- _ASSIGNMENT_
Transcribe exactly the line in which "Data record 5: Immunohistochemistry." occurs, plus every line that comes after it up to the end of the entries.

- _DATASET EXCERPTS_
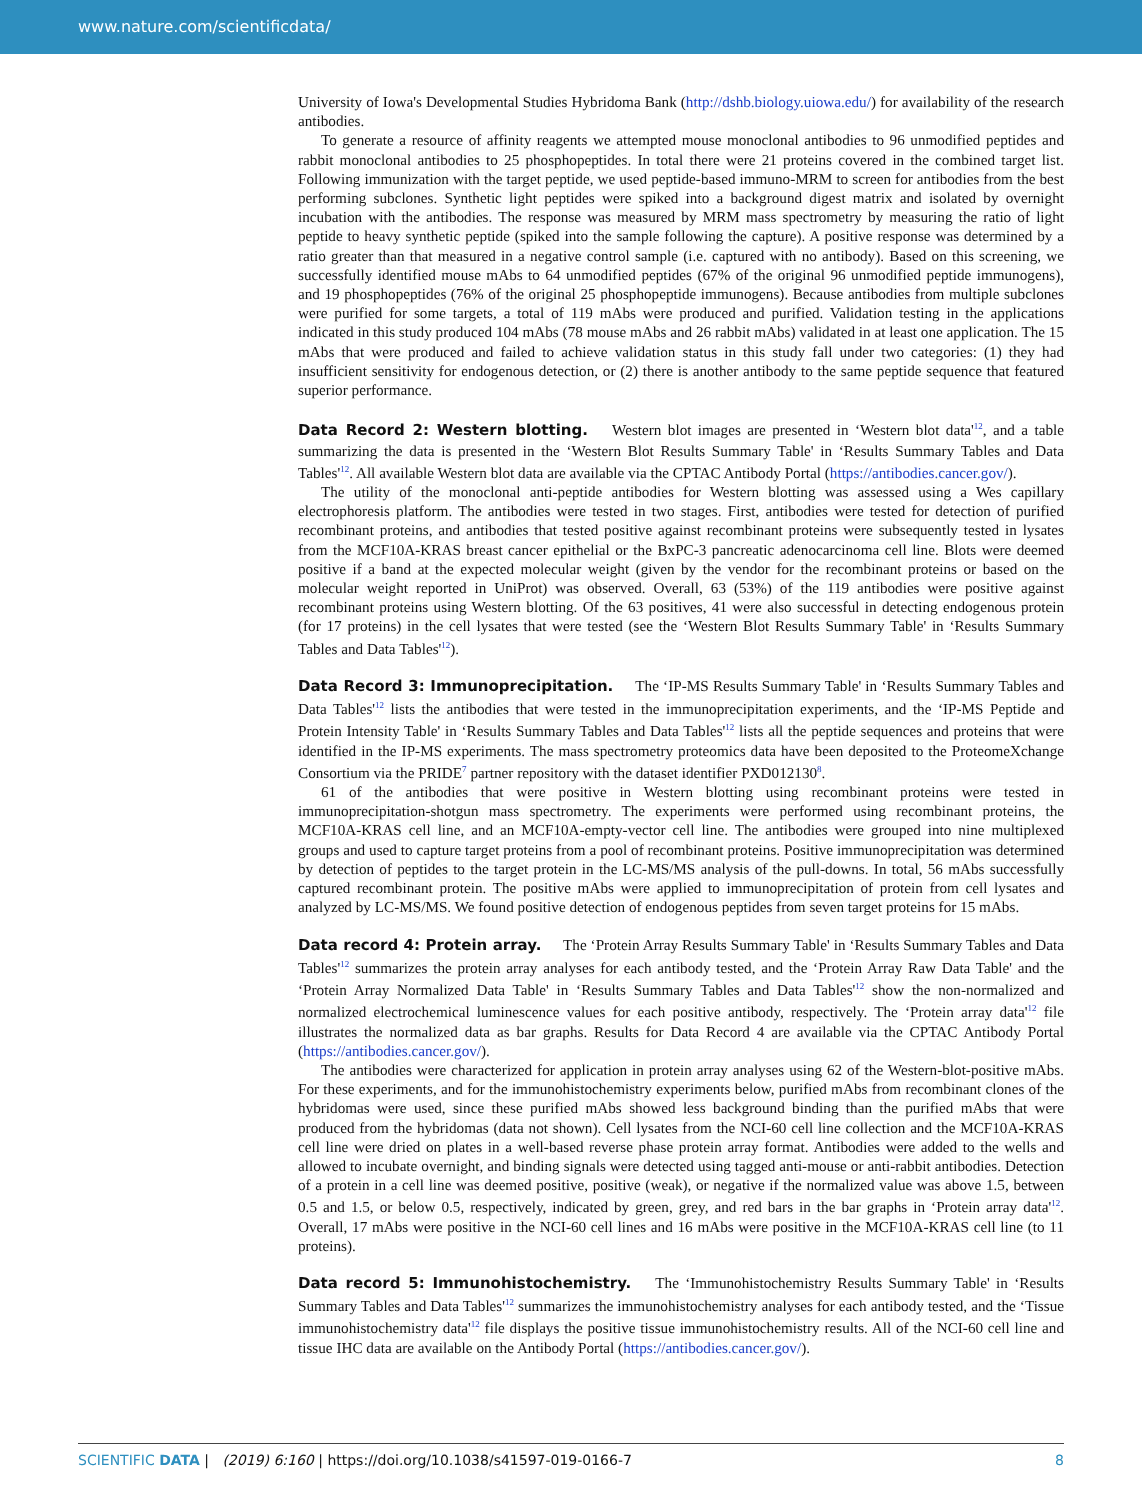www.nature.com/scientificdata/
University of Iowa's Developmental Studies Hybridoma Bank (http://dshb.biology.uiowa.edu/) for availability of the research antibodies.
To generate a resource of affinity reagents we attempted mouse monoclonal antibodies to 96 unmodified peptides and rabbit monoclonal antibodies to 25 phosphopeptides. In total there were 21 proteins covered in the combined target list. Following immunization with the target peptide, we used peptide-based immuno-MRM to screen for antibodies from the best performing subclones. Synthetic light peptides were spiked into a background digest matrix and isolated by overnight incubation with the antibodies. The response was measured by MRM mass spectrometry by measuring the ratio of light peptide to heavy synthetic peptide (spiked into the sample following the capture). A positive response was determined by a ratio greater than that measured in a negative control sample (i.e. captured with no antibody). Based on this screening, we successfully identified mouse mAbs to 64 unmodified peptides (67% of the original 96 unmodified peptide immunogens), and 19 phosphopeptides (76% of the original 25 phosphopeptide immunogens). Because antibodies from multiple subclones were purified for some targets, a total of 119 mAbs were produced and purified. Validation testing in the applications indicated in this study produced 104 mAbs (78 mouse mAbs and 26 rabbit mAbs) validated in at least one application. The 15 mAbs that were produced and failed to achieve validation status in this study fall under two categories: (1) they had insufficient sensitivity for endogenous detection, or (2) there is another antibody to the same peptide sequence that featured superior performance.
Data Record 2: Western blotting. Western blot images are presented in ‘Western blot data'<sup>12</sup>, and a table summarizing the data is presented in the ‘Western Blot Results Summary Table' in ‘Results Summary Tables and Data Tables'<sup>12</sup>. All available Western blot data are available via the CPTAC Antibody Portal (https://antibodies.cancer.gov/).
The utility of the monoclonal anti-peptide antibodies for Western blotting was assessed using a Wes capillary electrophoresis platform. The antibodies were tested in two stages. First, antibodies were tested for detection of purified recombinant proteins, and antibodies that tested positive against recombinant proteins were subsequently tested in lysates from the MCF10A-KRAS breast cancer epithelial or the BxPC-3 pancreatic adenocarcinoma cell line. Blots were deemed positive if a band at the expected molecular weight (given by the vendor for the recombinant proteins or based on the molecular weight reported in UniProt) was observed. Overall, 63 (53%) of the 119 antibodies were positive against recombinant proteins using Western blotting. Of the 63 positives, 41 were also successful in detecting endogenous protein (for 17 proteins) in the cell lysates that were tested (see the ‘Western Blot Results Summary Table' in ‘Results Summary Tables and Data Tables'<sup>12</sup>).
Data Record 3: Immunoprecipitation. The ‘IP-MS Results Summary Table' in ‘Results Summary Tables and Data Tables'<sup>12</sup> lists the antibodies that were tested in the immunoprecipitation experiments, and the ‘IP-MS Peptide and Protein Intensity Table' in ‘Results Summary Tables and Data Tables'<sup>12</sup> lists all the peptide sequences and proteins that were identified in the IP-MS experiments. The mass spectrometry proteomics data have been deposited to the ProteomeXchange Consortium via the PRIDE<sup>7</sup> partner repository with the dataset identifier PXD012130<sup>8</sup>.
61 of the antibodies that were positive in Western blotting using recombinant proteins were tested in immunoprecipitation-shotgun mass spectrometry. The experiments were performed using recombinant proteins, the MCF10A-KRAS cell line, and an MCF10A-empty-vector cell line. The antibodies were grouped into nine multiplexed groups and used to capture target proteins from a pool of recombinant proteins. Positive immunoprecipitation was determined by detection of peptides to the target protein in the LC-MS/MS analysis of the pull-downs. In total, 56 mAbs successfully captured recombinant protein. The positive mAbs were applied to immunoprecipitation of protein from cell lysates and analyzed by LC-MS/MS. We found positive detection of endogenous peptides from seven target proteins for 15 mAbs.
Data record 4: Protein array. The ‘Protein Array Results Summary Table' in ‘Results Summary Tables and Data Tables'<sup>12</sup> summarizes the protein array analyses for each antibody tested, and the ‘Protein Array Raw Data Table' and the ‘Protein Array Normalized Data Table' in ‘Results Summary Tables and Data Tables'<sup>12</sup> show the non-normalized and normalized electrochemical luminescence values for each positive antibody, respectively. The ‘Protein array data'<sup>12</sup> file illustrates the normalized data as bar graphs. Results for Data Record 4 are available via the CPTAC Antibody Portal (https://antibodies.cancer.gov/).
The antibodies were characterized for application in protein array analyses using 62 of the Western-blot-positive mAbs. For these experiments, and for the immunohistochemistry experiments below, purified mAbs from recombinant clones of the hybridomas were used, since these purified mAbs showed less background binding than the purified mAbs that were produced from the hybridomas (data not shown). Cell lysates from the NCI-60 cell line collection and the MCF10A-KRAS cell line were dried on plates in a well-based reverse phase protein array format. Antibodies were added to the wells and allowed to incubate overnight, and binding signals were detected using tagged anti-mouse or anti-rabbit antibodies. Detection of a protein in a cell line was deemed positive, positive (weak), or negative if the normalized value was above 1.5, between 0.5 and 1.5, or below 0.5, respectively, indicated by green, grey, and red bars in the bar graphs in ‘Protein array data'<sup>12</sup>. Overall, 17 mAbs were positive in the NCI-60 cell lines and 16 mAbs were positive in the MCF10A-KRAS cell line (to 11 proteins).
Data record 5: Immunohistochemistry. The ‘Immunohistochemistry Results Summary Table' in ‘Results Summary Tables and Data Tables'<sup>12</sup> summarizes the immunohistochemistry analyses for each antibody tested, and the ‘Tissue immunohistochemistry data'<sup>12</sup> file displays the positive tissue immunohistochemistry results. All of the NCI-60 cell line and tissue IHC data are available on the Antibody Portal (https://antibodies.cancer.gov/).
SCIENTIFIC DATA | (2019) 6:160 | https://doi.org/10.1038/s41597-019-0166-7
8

- _WRITTEN SOLUTION_
Data record 5: Immunohistochemistry. The ‘Immunohistochemistry Results Summary Table' in ‘Results Summary Tables and Data Tables'<sup>12</sup> summarizes the immunohistochemistry analyses for each antibody tested, and the ‘Tissue immunohistochemistry data'<sup>12</sup> file displays the positive tissue immunohistochemistry results. All of the NCI-60 cell line and tissue IHC data are available on the Antibody Portal (https://antibodies.cancer.gov/).
SCIENTIFIC DATA | (2019) 6:160 | https://doi.org/10.1038/s41597-019-0166-7
8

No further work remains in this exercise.